Heat storage (stratified water tank) is mandatory in solar thermal plants, to compensate for heat production and heat consumption offsets in such installations: i.e. solar heat production during daytime and consumption possible at night. It is filled with softened water and kept clear from oxygen to avoid the risks of scaling and corrosion of the circuits. The volume of heat storage in the LIFE Remine Water project is 5 m3.

Finally, in the 3rd and last loop, the process loop makes the connection with the heat demand process. A circulation pump sucks hot water from the top of the tank whenever it is needed. An optimized sizing of such a plant ensures the highest coverage of process heat requirements by renewable solar heat.

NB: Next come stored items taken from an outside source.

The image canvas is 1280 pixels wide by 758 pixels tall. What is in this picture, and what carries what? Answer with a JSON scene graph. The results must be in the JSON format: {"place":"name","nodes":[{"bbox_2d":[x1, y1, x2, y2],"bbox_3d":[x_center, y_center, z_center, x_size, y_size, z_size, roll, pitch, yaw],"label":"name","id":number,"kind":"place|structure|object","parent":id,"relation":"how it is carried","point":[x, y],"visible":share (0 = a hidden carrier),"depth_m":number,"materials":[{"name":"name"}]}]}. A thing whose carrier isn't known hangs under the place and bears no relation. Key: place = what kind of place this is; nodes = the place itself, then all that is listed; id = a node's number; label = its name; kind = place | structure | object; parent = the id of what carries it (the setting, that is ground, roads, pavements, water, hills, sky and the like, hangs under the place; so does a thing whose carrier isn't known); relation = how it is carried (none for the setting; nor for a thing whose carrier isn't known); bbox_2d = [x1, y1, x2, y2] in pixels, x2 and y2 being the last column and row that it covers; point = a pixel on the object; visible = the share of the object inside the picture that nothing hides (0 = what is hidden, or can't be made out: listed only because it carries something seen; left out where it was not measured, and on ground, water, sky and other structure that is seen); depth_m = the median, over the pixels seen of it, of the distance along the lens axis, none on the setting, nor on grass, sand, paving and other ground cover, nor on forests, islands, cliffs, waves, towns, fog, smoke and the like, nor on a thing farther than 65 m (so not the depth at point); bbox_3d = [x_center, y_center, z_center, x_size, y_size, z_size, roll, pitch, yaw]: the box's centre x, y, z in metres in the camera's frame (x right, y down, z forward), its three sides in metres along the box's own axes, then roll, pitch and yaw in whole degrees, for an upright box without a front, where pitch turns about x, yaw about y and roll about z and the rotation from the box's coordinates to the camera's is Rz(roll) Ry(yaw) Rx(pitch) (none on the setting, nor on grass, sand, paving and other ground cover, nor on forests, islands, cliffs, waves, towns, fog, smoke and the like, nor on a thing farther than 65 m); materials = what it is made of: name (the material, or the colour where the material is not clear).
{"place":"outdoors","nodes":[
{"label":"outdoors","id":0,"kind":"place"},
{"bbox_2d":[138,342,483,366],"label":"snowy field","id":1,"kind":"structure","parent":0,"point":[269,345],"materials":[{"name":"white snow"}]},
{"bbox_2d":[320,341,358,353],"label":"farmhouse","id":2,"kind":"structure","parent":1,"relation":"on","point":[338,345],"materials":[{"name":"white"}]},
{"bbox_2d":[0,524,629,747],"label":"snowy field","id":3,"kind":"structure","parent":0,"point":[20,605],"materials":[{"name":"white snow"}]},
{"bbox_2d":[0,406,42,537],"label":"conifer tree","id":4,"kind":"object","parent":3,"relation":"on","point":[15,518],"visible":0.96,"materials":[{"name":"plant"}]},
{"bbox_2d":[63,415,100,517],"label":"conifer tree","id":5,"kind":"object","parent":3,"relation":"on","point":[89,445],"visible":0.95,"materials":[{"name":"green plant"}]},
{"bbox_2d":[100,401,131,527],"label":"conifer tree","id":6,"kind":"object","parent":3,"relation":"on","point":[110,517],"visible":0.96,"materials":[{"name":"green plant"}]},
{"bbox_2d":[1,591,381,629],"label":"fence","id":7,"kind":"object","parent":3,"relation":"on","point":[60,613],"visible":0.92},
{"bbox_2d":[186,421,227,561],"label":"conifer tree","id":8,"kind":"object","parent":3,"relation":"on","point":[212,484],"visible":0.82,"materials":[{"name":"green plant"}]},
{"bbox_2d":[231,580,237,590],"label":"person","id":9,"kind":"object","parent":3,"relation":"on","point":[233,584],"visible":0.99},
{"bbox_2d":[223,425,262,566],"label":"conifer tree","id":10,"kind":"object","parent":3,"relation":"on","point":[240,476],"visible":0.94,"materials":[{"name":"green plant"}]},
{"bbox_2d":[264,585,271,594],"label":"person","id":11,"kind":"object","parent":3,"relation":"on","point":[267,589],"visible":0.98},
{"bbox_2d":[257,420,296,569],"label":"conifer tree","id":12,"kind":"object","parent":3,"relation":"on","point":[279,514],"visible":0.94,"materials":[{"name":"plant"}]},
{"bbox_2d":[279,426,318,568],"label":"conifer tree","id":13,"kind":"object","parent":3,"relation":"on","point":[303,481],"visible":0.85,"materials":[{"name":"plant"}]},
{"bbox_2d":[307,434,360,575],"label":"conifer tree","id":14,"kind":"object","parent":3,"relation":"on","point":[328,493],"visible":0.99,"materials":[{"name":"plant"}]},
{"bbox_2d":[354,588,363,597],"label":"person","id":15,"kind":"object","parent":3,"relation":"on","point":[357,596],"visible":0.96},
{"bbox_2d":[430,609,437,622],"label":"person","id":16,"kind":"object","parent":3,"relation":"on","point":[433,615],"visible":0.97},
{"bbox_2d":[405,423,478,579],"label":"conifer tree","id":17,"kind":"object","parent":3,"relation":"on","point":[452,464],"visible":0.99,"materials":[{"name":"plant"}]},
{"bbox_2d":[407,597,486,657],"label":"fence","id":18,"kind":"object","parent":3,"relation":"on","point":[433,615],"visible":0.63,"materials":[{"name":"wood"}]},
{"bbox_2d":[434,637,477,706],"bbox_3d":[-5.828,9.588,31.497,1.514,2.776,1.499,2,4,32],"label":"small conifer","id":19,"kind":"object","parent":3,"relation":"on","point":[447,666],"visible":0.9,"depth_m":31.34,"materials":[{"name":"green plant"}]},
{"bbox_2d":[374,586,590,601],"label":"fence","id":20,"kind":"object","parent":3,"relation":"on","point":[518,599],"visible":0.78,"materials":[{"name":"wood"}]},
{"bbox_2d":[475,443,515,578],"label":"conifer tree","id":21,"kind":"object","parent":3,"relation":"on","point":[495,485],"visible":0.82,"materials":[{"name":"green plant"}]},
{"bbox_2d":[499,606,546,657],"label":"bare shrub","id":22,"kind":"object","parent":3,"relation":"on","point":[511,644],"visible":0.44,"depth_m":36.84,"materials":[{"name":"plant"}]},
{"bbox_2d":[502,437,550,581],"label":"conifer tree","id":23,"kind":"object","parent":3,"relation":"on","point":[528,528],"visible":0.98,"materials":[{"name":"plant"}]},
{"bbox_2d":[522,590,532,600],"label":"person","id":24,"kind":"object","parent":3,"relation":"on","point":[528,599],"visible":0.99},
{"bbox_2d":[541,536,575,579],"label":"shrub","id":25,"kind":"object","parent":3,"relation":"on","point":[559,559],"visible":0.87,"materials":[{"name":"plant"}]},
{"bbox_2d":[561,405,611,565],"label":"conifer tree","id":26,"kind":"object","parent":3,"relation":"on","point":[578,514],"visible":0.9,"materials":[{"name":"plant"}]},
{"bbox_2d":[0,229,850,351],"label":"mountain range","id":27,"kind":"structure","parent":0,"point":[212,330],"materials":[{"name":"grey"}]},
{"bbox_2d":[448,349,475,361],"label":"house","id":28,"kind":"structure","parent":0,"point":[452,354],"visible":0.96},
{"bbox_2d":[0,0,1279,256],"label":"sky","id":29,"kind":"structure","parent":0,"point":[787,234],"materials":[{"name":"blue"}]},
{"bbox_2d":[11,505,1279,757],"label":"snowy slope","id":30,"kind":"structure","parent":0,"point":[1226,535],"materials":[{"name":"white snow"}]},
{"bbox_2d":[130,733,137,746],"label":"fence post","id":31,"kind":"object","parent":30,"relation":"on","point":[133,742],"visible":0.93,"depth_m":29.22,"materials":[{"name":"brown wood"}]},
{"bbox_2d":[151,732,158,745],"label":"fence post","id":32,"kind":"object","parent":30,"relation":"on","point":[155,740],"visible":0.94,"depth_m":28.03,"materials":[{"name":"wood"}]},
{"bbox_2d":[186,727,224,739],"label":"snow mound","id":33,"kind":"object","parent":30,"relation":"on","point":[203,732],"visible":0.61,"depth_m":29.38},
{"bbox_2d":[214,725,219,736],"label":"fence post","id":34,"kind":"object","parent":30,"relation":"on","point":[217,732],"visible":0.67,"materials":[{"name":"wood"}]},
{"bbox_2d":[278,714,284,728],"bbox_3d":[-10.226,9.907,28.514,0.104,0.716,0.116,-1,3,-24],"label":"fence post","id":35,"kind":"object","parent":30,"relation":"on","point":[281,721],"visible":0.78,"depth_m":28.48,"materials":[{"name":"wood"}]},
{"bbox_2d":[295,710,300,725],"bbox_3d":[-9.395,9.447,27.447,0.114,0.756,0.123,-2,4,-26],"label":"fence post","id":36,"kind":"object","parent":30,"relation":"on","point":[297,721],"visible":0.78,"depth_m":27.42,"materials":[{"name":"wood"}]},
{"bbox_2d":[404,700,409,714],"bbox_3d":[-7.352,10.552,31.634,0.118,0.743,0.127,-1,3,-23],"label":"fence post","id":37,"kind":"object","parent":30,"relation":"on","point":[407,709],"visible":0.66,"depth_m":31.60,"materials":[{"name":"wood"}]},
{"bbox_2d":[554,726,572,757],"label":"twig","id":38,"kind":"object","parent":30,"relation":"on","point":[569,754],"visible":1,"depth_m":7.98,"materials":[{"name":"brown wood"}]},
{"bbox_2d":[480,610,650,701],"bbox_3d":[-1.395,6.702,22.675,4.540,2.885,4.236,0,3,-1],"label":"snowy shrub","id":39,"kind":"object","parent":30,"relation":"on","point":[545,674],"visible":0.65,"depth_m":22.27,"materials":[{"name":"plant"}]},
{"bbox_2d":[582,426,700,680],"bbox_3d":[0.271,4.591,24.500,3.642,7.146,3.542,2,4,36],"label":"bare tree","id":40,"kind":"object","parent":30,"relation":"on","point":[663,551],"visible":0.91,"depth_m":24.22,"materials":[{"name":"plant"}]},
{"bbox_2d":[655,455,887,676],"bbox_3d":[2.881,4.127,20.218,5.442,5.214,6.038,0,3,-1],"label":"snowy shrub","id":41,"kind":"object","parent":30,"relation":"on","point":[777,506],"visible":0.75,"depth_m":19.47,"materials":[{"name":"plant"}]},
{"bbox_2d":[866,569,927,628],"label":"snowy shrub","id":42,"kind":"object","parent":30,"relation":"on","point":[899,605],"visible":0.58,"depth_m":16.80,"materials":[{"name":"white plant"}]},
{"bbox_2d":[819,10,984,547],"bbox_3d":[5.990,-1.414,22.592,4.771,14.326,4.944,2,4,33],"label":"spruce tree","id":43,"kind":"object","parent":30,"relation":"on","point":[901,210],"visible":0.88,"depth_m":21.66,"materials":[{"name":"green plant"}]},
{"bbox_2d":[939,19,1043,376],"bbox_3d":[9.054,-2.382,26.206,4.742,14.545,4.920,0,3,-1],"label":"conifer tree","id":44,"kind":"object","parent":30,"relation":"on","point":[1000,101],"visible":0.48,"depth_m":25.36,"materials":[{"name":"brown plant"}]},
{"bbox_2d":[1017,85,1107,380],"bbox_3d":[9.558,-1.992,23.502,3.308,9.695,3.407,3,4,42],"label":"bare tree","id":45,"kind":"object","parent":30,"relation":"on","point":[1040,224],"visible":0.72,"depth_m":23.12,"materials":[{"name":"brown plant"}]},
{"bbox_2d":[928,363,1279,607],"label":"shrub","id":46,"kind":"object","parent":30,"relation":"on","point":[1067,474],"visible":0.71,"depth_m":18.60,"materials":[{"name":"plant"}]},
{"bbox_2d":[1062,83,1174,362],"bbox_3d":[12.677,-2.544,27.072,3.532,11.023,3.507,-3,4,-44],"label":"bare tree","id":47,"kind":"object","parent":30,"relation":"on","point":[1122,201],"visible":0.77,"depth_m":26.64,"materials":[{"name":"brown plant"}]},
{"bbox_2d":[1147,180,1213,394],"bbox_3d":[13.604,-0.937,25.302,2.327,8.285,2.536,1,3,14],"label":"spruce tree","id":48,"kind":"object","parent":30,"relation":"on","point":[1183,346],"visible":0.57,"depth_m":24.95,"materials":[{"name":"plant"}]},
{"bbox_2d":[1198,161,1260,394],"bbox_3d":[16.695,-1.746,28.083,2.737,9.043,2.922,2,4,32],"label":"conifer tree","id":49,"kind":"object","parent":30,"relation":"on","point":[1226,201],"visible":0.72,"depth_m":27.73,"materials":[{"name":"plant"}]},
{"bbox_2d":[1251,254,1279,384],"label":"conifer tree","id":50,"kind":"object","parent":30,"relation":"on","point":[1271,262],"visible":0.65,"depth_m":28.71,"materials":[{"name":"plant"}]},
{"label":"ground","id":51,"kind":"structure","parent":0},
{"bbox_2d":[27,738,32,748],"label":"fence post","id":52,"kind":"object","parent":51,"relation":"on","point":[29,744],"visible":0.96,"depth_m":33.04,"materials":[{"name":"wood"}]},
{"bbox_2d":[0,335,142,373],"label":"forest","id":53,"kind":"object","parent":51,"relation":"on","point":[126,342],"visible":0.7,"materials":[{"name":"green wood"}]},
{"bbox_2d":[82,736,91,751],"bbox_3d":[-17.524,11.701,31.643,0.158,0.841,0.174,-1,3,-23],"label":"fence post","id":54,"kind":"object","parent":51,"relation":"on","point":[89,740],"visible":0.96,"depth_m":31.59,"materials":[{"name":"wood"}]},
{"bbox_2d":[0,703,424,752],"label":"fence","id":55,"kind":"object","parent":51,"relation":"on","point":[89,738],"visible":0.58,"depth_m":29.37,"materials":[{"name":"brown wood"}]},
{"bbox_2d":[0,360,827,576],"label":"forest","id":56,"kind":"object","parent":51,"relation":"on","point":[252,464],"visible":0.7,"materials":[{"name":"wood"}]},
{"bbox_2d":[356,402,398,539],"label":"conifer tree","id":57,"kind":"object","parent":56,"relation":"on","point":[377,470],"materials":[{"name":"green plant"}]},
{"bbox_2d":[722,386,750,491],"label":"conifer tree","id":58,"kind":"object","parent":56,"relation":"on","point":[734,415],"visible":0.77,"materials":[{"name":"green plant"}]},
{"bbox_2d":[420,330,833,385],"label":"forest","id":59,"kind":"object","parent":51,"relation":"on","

Simplified design of LIFE Remine solar thermal

Solar thermal plant: a 100% automated process

A solar thermal plant is a 100% automated process. It is controlled by a Programmable Logic Controller (PLC) embedding a computer program that receives all the measurement data generated by the system and automatically defines the optimal operation of the actuators of the plant: pumps and motorized valves.

Among this data, the solar irradiation measured by a pyranometer is surely the most significant one. Depending on the intensity of the solar irradiation, the PLC will modulate the flow rate of the solar circulation pump to maintain the desired temperature at the outlet of the solar collectors.

A solar thermal plant will follow the sun cycles every day:

  1. At dawn, after the circuits were cooled down during the night, the plant will start with a preheating phase where the heat exchanger is bypassed in the solar loop.
  2. After a certain time, when a high enough temperature is reached at the output of the solar collectors, the position of the valves changes in the solar loop to let the fluid flow through the heat exchanger. This is the beginning of the production phase where solar heat is transferred to the storage loop through the heat exchanger and used whenever needed by the consumer.

On actual installations, there are also active systems installed to prevent overheating of the solar loop when the heat demand is low for several days (e.g. tracking systems, dry coolers). In the case of the LIFE Remine Water solar pilot plant, solar collectors’ covers are sufficient to handle such situations.